◆ **Assignment**: Everything before the line containing "Document page, 1241x1754 pixels." stays out; print that line and all lines below it through the last, exactly.
***** Provided material *****
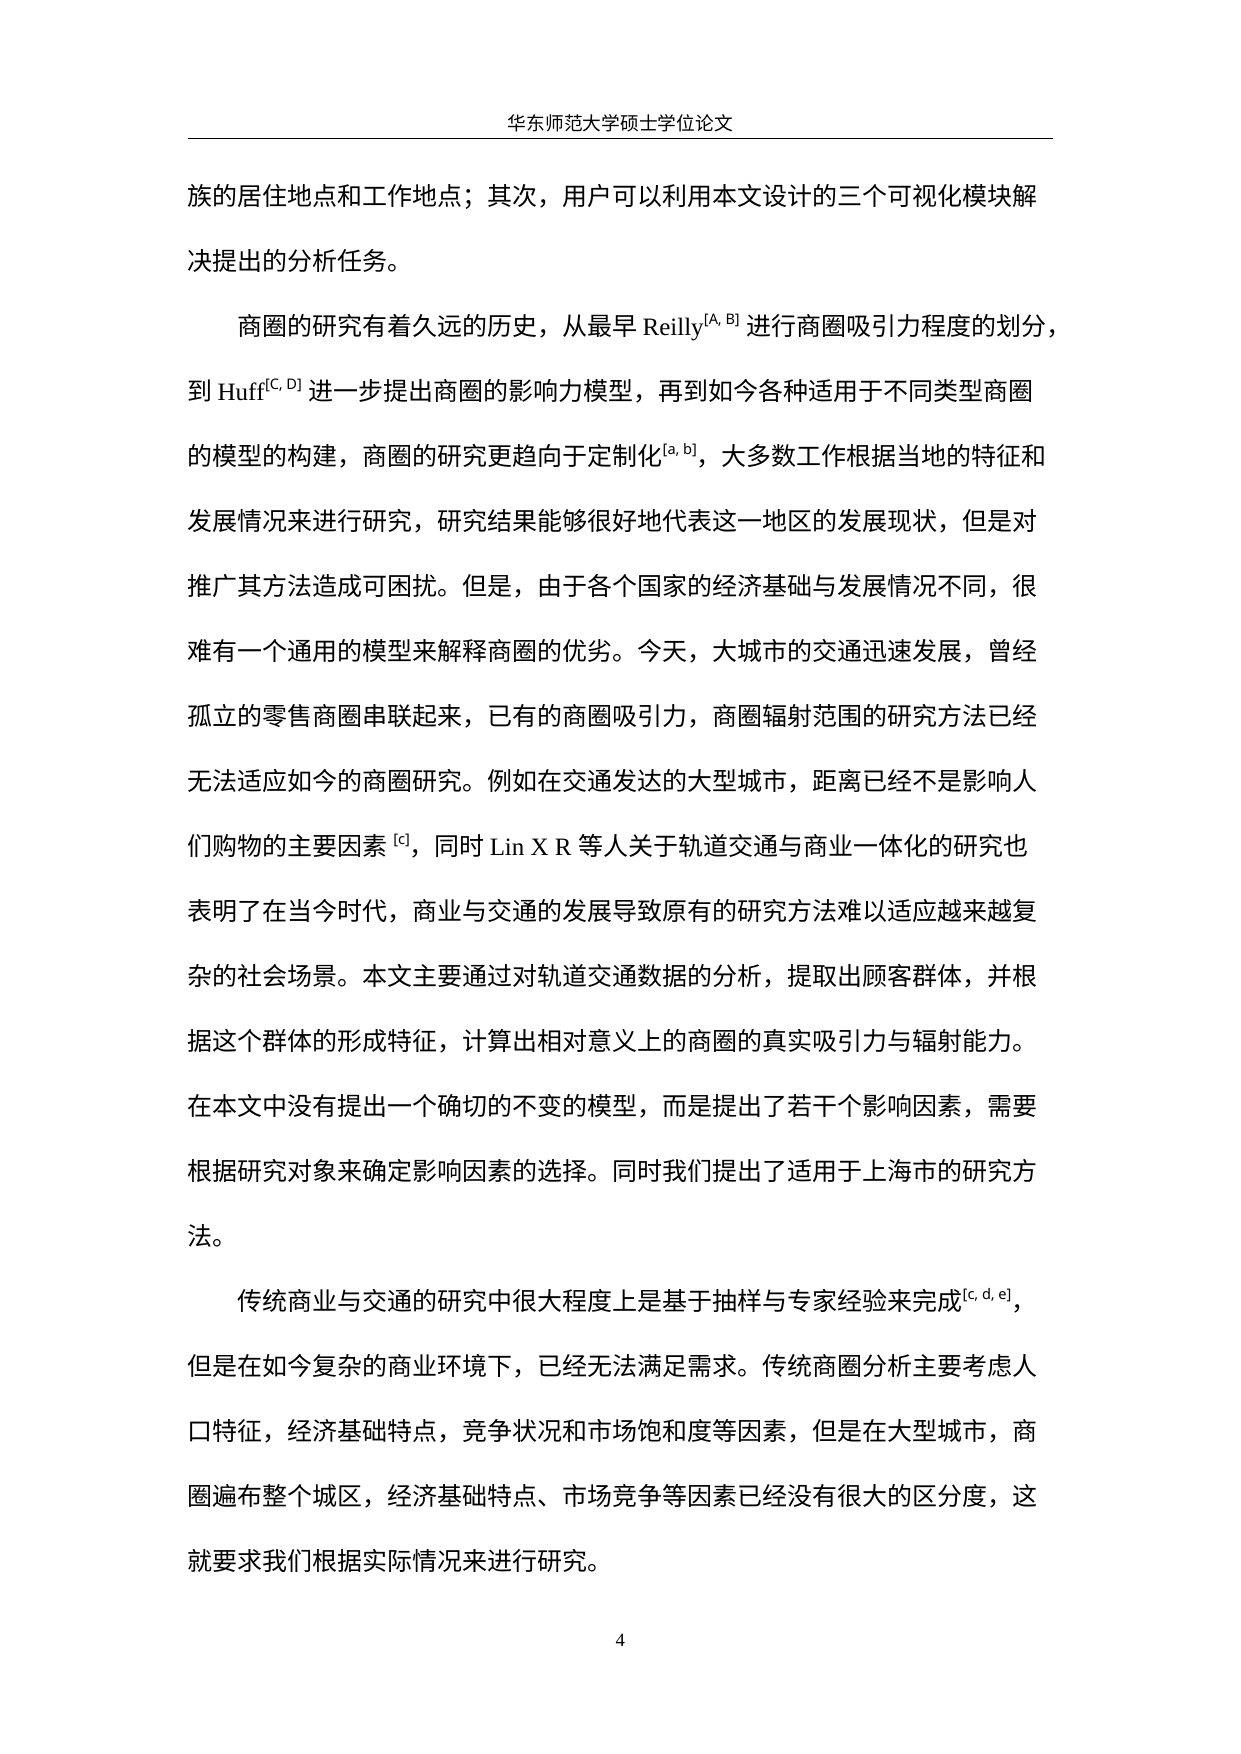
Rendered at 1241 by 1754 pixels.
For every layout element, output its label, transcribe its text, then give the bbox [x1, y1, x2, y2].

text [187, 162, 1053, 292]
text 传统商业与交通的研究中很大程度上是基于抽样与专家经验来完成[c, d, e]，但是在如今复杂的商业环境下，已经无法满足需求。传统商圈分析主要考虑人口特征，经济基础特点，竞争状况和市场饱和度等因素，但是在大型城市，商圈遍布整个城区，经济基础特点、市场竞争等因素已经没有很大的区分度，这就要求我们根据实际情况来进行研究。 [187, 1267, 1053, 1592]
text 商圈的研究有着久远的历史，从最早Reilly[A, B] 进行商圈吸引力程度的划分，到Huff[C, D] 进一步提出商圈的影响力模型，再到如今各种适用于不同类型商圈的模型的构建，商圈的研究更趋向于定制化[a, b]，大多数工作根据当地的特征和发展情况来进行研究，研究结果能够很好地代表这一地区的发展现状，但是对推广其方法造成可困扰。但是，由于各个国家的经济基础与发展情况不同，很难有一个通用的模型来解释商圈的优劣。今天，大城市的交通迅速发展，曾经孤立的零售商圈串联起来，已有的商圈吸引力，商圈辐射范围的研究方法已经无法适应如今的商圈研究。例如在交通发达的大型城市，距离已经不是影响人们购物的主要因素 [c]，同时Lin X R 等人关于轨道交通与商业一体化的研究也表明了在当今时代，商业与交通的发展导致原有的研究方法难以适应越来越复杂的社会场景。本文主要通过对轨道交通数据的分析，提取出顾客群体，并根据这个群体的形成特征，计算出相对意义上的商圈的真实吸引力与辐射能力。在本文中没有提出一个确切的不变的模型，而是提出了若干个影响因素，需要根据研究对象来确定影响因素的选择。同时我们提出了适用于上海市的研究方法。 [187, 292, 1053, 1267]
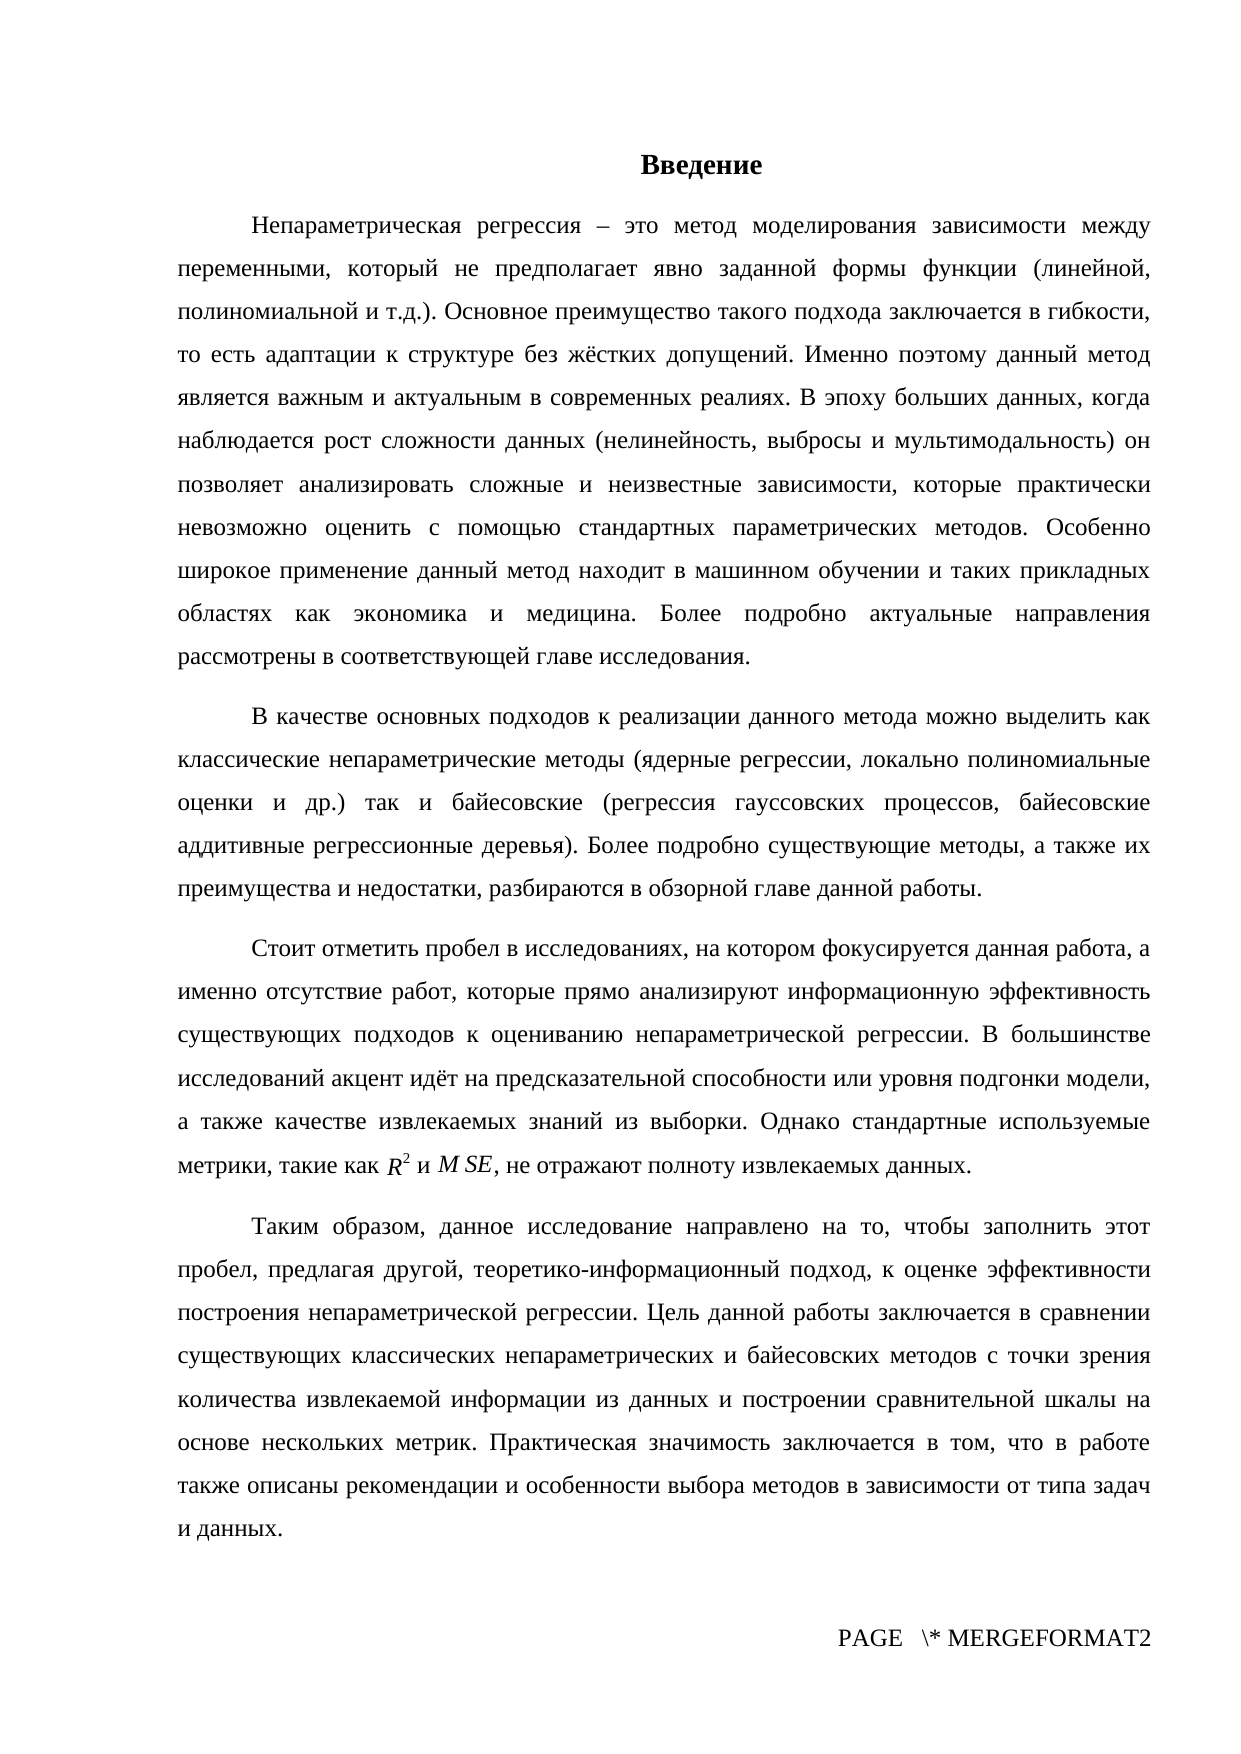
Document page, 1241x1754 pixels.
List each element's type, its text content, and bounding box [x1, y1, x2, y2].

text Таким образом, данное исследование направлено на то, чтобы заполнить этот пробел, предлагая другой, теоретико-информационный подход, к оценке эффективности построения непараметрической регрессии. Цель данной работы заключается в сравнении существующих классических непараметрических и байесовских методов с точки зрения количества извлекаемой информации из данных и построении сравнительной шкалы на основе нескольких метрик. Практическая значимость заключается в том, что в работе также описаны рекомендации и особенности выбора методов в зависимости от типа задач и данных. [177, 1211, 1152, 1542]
*****
◆ **Solution to this problem**:
Document page, 1241x1754 pixels.
List each element's type, its text content, and bounding box [x1, y1, x2, y2].

text Таким образом, данное исследование направлено на то, чтобы заполнить этот пробел, предлагая другой, теоретико-информационный подход, к оценке эффективности построения непараметрической регрессии. Цель данной работы заключается в сравнении существующих классических непараметрических и байесовских методов с точки зрения количества извлекаемой информации из данных и построении сравнительной шкалы на основе нескольких метрик. Практическая значимость заключается в том, что в работе также описаны рекомендации и особенности выбора методов в зависимости от типа задач и данных. [177, 1211, 1152, 1542]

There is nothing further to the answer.